Of course, all of us are people whose job is to interpret the internet, but I sense that there’s some fatigue happening on the consumer side as well. When Elon Musk, the richest man in human history and terminal sufferer of posting disease, tweeted about sea shanties, it was then astutely compared to the Denny’s Twitter account killing memes in the 2010s. People get annoyed at this stuff. There’s just too much of it.
It would be lovely if sea shanties did actually save us, wouldn’t it? But we know better by now, because the Ratatouille musical did not save us neither did the Fleetwood Mac skateboarding guy and neither will whatever thing two weeks from now “everyone on TikTok is obsessed with!” (probably the Bridgerton musical). To avoid sounding like the world’s biggest curmudgeon, I do think it is generally nice watching people discover and enjoy something they wouldn’t have otherwise or collaborate with each other across the internet (the video where a bunch of people sing Smash Mouth’s “All Star” in sea shanty cadence is funny), but none of that is unique to sea shanties. It’s just the way things work now.
I’ll leave you with the chorus to the Wellerman song, which one could argue is also a metaphor for finding hope on the internet.
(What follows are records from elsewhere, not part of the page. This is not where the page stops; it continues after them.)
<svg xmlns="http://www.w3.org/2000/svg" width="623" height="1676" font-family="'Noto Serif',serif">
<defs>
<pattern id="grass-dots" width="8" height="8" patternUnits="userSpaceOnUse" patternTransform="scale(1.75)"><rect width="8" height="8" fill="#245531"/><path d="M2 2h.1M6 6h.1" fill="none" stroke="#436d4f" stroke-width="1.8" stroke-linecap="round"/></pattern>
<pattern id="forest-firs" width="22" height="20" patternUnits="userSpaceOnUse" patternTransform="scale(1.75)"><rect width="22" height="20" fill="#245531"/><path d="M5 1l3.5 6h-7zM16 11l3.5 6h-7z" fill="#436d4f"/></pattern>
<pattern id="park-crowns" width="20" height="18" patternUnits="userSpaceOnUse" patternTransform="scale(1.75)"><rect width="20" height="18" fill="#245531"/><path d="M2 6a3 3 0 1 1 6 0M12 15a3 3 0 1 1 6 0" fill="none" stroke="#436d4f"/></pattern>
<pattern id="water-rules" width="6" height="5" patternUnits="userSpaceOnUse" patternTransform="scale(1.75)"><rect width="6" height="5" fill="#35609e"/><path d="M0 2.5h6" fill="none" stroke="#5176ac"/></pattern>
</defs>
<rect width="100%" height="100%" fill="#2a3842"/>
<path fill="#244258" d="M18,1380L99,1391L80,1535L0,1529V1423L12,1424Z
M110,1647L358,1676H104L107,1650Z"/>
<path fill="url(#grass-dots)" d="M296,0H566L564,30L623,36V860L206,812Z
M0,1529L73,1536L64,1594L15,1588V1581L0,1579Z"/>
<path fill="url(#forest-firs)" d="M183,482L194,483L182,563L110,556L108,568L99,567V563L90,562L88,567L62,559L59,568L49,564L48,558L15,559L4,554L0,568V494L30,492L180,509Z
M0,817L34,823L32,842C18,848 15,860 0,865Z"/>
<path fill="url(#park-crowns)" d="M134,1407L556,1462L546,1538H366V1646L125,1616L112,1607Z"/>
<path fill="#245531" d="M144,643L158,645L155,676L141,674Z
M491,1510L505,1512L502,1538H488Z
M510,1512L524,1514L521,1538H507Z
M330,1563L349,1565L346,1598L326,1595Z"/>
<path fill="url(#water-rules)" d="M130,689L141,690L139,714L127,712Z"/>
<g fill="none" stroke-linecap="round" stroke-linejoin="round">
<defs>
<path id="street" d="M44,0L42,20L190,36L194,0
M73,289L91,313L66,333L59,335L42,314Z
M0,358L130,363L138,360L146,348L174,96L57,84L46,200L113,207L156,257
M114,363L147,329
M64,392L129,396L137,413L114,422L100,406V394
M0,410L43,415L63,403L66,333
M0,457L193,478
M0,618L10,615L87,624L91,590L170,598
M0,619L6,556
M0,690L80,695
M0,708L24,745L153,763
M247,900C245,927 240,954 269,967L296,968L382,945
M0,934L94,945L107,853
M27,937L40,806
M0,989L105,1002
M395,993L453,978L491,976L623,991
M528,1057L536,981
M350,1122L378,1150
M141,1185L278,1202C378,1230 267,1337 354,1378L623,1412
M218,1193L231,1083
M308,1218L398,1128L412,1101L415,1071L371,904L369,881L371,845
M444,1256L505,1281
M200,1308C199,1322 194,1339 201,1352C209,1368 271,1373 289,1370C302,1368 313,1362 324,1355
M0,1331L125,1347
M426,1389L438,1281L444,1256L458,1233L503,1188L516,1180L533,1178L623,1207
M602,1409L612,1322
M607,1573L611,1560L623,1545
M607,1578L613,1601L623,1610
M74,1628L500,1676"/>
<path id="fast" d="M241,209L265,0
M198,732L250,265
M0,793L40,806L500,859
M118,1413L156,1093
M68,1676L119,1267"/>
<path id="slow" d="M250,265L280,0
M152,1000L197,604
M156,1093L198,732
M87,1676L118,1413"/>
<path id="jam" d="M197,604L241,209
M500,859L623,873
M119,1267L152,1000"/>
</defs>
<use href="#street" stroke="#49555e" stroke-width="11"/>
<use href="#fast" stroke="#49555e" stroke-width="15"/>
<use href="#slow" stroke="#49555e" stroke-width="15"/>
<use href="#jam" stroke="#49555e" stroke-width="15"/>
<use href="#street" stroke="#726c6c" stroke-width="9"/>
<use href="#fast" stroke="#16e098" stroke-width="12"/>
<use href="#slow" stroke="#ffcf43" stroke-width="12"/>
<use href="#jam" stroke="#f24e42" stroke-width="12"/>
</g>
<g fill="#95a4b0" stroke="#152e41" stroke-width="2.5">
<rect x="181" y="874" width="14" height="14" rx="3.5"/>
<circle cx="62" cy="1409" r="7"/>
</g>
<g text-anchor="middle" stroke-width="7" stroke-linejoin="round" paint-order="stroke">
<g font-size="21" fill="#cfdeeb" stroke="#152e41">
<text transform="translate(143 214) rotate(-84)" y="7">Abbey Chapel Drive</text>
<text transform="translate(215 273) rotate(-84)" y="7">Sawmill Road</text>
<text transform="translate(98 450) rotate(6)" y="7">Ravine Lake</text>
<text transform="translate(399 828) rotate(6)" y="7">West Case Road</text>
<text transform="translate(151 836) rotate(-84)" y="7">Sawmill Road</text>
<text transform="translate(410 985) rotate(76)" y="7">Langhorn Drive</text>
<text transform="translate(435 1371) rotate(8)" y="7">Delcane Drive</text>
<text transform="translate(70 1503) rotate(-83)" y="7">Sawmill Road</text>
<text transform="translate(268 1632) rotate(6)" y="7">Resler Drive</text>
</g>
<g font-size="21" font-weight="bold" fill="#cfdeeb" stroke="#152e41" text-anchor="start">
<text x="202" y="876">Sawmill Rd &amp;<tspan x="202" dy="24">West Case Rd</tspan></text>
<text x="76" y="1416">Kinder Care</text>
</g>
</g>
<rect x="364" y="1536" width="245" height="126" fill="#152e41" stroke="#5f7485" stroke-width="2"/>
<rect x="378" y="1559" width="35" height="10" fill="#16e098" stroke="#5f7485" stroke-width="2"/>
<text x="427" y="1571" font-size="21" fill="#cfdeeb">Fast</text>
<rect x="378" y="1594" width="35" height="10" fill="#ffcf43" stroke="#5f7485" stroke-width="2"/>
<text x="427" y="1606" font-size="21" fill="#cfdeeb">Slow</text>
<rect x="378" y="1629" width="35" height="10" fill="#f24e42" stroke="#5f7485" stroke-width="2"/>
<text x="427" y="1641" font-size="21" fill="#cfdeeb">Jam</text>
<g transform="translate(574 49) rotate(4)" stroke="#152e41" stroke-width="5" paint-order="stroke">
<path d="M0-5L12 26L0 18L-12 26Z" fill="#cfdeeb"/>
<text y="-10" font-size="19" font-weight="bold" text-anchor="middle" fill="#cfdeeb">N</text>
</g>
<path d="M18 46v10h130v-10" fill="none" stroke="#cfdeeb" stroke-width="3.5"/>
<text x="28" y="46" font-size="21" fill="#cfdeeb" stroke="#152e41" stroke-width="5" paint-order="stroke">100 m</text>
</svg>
Perhaps one day, after our work is done, things will get better, and we can all get the hell out of here.
Soon may the Wellerman come
To bring us sugar and tea and rum
One day, when the tonguin’ is done
We’ll take our leave and go
TikTok in the news
- In an effort to protect children’s safety, TikTok has automatically set the accounts of users under age 16 to private (they can change it back to public if they want).
- In Andrew Yang’s New York, every brownstone will have its own Hype House.
- Teen Vogue wrote about the beauty tutorials showing how to create sexy eye bags.
- The omnipresent TikTok astrologer is making crazy money selling her membership program.
- In contrast, everyone loves the TikTok quesadilla hack.
- The #BussIt challenge is the latest delightful way to film a dramatic outfit transformation.
- ICYMI, here’s my story on the complicated realities of “body positive” content on TikTok.
One Last Thing
If you haven’t seen Kansas state Rep. Christina Haswood’s TikTok of herself getting ready to be sworn into the Kansas House of Representatives in traditional Navajo regalia, I don’t know what to tell you except watch it if you would like to feel joy!